To lessen the quantity of acid your stomach generates, medication may be used. If an ulcer is what caused your Melena, the medications might be helpful. To stop blood flow to an injury or tear, you might also require medication.
If your doctor determines that the medications you take are to blame for your Melena, they may need to be changed. The reason for your bleeding may be treated via endoscopy. To stop a rip, your healthcare practitioner could apply heat. To aid in healing, the doctor might clip the tissue together.
To halt bleeding in the upper GI tract, endoscopic intravesical cyanoacrylate injection or clips may be utilized. Both techniques contain bleeding regions. To prevent shock in cases where a lot of blood has been lost, fluid and blood replacement may be necessary.
Main Differences Between Hematochezia and Melena
- The passage of fresh blood per anus, typically with or with feces, is referred to as hematochezia.
- Hematochezia causes stools to be maroon or red in color.
- Hematochezia causes blood to come from the lower GI tract.
- Hematochezia can be treated by surgery.

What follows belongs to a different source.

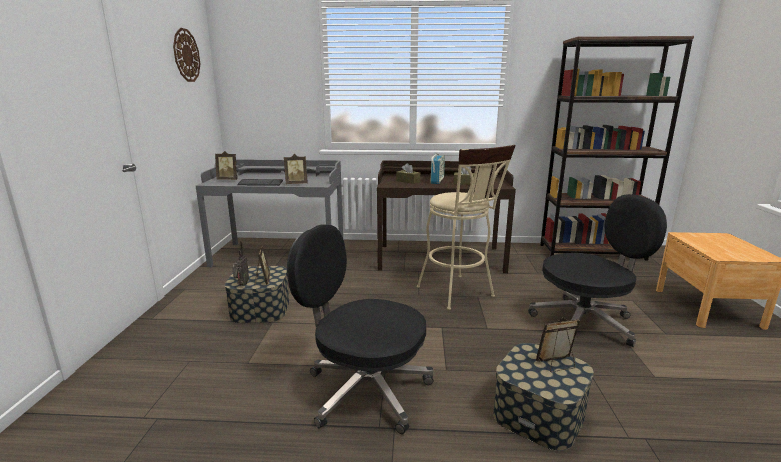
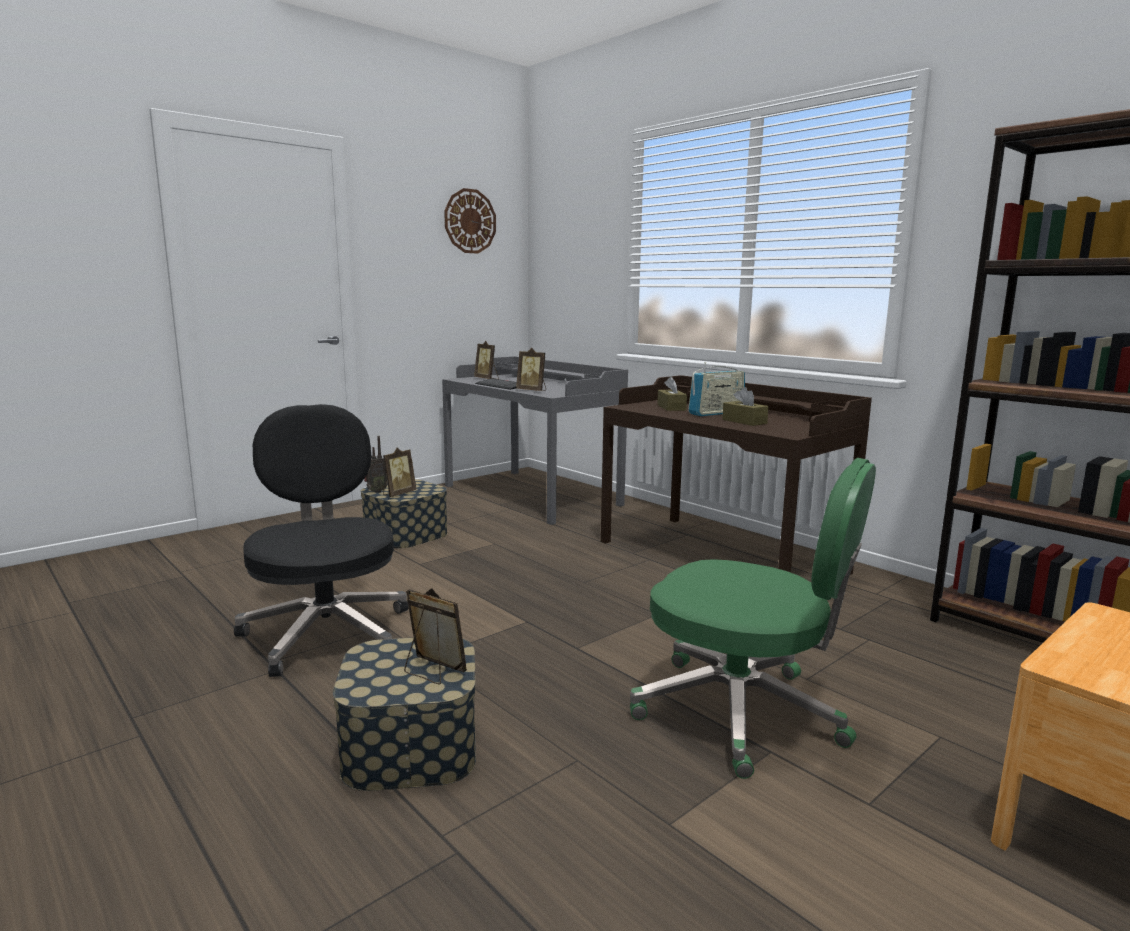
camera: 45 degrees right, 5 degrees down
(459, 294) = (638, 601): beige stool -> none
(585, 323) = (743, 713): black office chair -> green office chair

- Hematochezia causes colon problems.
- Melena describes the discharge of tarry, sticky, and black feces.
- Stools appear to be black because of melena.
- In melena, the upper GI tract is the source of blood.
- Melena causes the release of digested blood.
- When there is bleeding in the upper GI tract, the blood is partially digested by enzymes, giving the blood the color of melanin when it leaves the body.